#### LIST OF TASKS
1/ Please copy the passage from "A couple of" to "unpleased with them." word for word from the parking attendant post.
2/ In the parking attendant post, what kind of sticker did one of the new attendants have on his car?

(SUPPLIED PASSAGE)

3.14.2013

You have a Friend in Me

A couple of months ago, my jolly friendly parking attendant was replaced by two strangers. They were rude and they did not understand the arrangement that I had previously made with the other attendant and attendants before him. I found them generally annoying and had to keep myself from uttering names under my breathe after interacting with them. In fact when I drove into the parking lot, I often thought, ooh I have to deal with tweedle dee and tweedle dum. I felt that because they refused to understand me, they were intent on simply making my parking time unbearable. I was highly unpleased with them.

Then one day it hit me that these two are probably someone's father and possibly grandfathers. I saw one of them pull into the parking lot shortly afterwards and he had a Marines sticker on his car. I started noticing various things about the men that made them less...annoying.  I decided to adjust my attitude and the next morning, like I'd done with the previous attendant, I waved to them when I drove in and said a cheery good morning when I handed them my payment. The next day I noticed they waved first as I entered the parking lot and we exchanged greetings. All of a sudden my painful interaction had became a friendly place. With a simple attitude shift, I had made new friends.

(End SUPPLIED PASSAGE)
(DATA SHOWN)

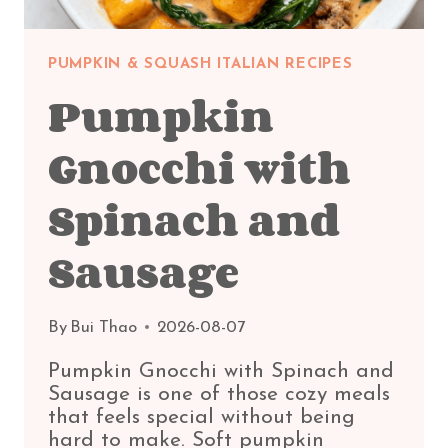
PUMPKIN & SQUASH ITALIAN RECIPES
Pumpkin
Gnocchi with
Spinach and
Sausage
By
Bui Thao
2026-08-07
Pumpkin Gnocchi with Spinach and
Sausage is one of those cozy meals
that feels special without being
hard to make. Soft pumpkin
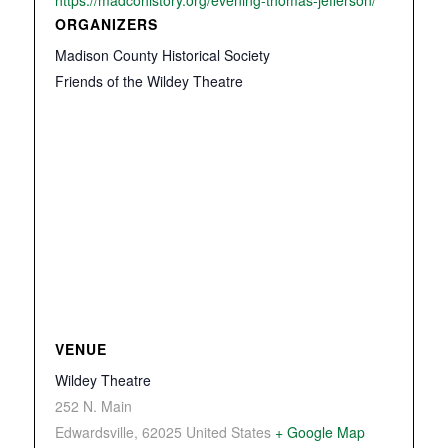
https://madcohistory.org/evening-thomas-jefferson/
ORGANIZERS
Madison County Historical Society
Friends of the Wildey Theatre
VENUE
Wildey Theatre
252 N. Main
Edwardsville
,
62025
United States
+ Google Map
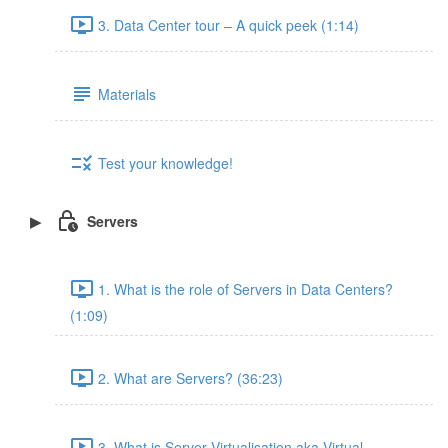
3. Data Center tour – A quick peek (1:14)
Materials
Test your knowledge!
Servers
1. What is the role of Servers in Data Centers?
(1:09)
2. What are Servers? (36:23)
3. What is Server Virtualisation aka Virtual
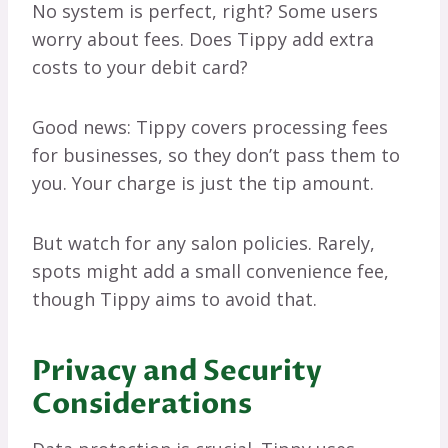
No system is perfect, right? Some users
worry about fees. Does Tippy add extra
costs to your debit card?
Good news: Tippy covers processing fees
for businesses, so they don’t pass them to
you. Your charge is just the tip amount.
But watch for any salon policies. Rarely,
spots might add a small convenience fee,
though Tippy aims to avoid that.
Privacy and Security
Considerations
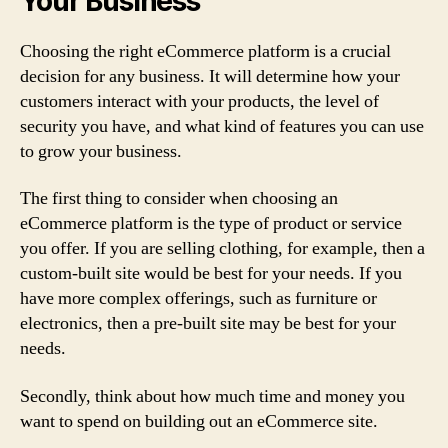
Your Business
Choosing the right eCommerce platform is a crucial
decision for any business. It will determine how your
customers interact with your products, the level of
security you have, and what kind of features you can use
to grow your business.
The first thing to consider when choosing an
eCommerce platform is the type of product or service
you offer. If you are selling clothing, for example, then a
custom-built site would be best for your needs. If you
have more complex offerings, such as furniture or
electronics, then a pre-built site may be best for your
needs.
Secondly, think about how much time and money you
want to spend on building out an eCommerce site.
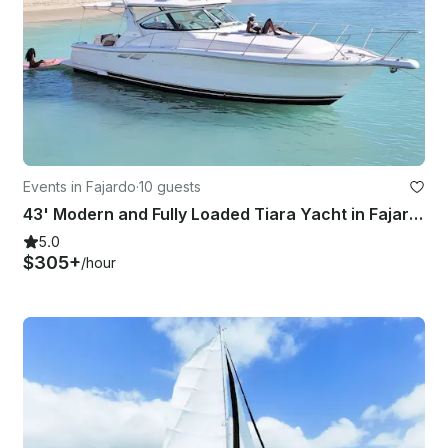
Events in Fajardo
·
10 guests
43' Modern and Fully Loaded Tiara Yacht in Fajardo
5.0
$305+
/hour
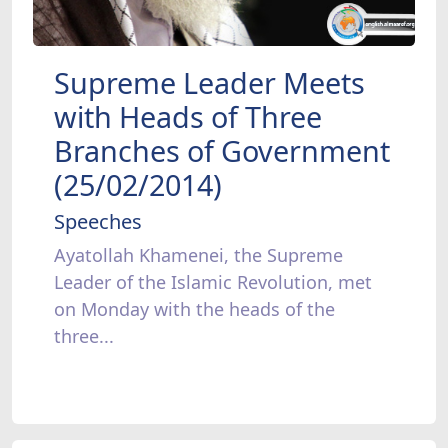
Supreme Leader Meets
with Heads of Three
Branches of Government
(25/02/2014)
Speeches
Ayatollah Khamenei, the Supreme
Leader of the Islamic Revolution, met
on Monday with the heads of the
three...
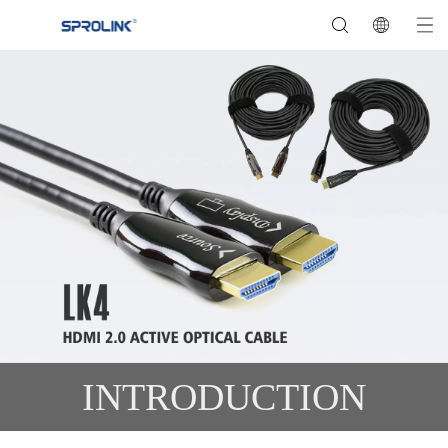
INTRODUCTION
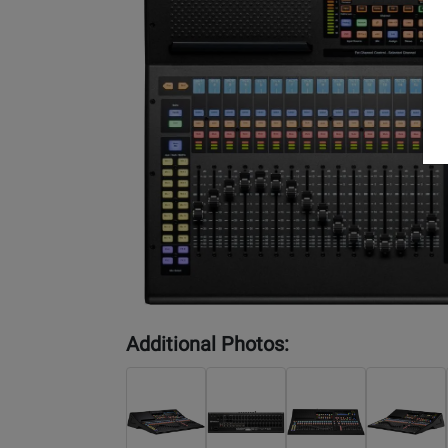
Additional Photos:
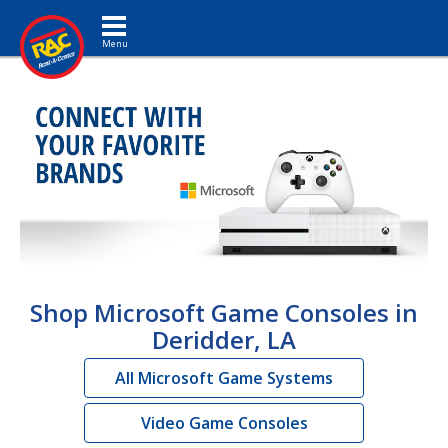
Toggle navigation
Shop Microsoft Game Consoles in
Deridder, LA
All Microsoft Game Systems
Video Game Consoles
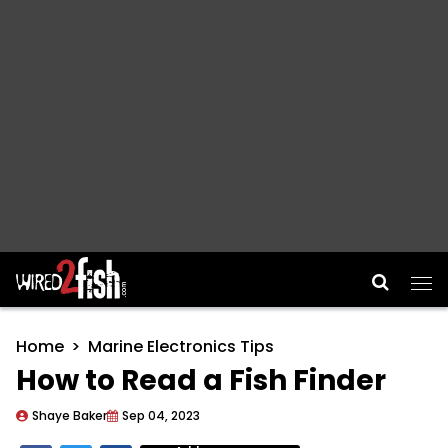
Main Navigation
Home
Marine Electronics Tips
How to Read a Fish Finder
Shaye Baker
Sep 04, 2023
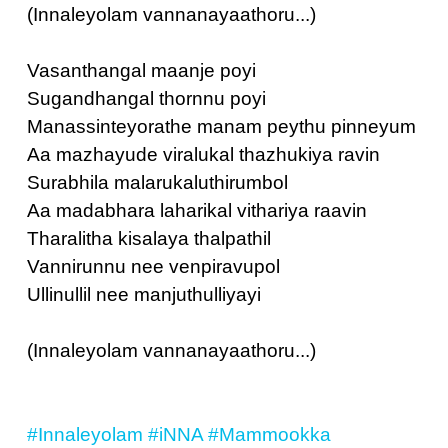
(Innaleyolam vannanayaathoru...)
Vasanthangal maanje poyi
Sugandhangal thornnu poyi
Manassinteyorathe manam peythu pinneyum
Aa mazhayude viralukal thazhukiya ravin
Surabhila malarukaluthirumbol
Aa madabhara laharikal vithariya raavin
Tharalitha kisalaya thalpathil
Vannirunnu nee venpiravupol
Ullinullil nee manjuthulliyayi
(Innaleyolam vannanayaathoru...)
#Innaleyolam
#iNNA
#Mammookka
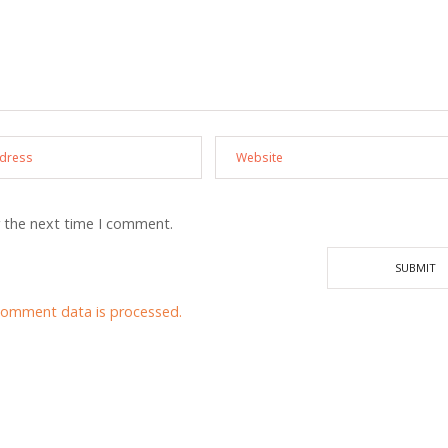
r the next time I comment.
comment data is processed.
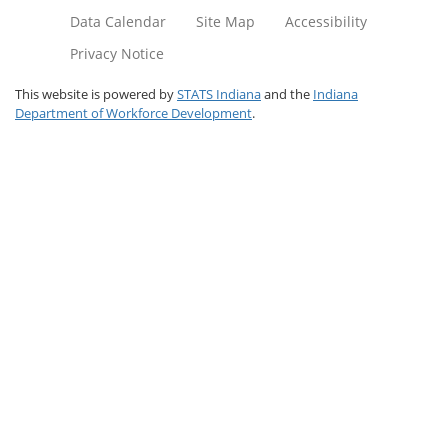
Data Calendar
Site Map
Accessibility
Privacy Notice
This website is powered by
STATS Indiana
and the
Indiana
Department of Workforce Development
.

(End DATA SHOWN)
(DATA SHOWN)

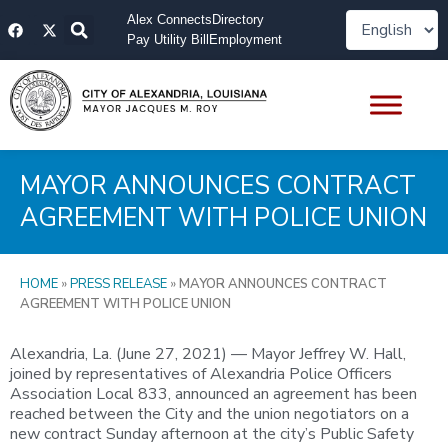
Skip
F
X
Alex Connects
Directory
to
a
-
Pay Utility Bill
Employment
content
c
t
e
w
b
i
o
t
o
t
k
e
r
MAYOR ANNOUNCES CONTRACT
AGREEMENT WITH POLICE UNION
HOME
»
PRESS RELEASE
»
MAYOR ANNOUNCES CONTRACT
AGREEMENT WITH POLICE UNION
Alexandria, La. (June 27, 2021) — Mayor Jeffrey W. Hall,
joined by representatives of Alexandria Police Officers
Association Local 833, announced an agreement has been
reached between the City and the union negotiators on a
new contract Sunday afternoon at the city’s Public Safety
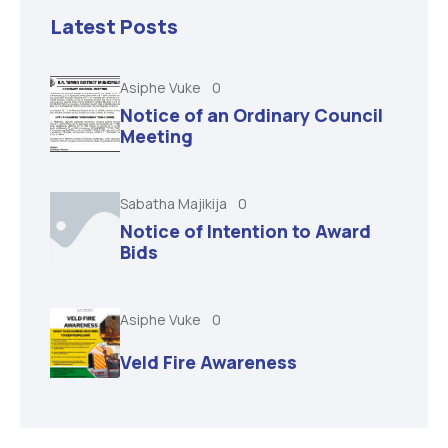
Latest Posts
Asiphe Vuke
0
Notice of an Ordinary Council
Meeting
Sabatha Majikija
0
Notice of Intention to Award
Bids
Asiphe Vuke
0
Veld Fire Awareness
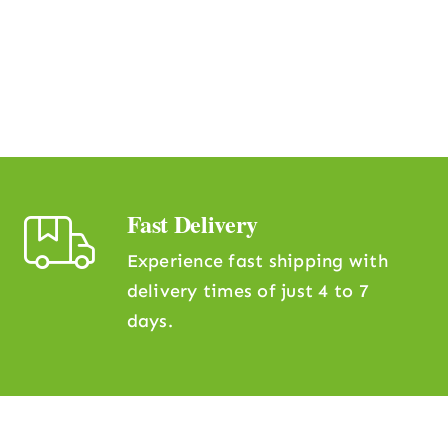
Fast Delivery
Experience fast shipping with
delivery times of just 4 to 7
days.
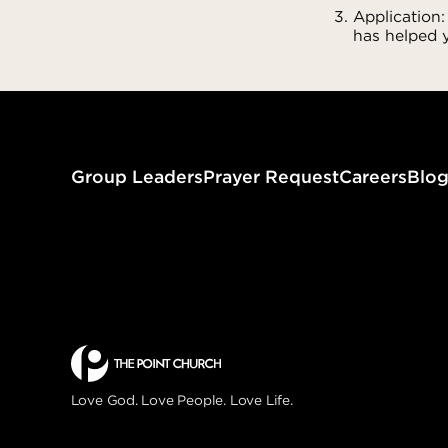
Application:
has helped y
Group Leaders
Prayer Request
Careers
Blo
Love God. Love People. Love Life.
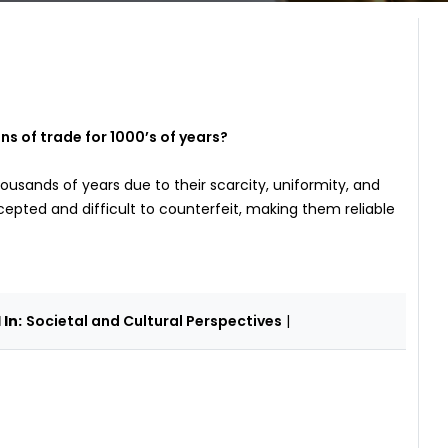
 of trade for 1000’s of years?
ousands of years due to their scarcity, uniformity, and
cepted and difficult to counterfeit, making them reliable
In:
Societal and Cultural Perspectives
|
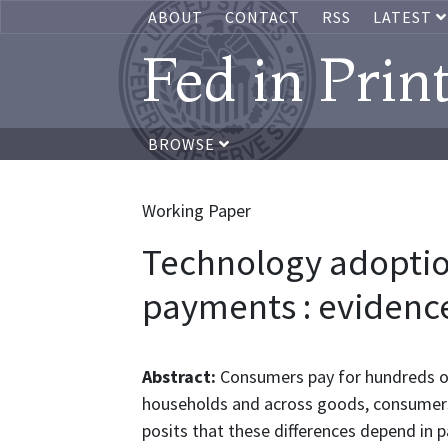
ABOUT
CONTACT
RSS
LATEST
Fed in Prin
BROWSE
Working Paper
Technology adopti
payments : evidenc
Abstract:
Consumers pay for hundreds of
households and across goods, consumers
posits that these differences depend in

(End DATA SHOWN)
(DATA SHOWN)

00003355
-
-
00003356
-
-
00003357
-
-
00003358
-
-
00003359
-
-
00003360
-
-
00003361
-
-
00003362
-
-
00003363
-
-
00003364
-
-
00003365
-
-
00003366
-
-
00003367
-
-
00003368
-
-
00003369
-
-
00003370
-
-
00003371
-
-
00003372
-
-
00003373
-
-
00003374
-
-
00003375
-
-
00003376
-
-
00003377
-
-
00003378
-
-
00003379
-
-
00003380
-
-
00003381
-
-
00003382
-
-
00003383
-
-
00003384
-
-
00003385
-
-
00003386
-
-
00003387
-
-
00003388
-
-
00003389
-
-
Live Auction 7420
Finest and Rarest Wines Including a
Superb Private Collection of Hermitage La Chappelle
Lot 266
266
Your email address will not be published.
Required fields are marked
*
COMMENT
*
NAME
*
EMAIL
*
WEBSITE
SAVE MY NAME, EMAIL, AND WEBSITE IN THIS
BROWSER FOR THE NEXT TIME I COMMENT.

(End DATA SHOWN)

#### EXERCISE SOLUTIONS
1/
A couple of months ago, my jolly friendly parking attendant was replaced by two strangers. They were rude and they did not understand the arrangement that I had previously made with the other attendant and attendants before him. I found them generally annoying and had to keep myself from uttering names under my breathe after interacting with them. In fact when I drove into the parking lot, I often thought, ooh I have to deal with tweedle dee and tweedle dum. I felt that because they refused to understand me, they were intent on simply making my parking time unbearable. I was highly unpleased with them.

2/ A Marines sticker.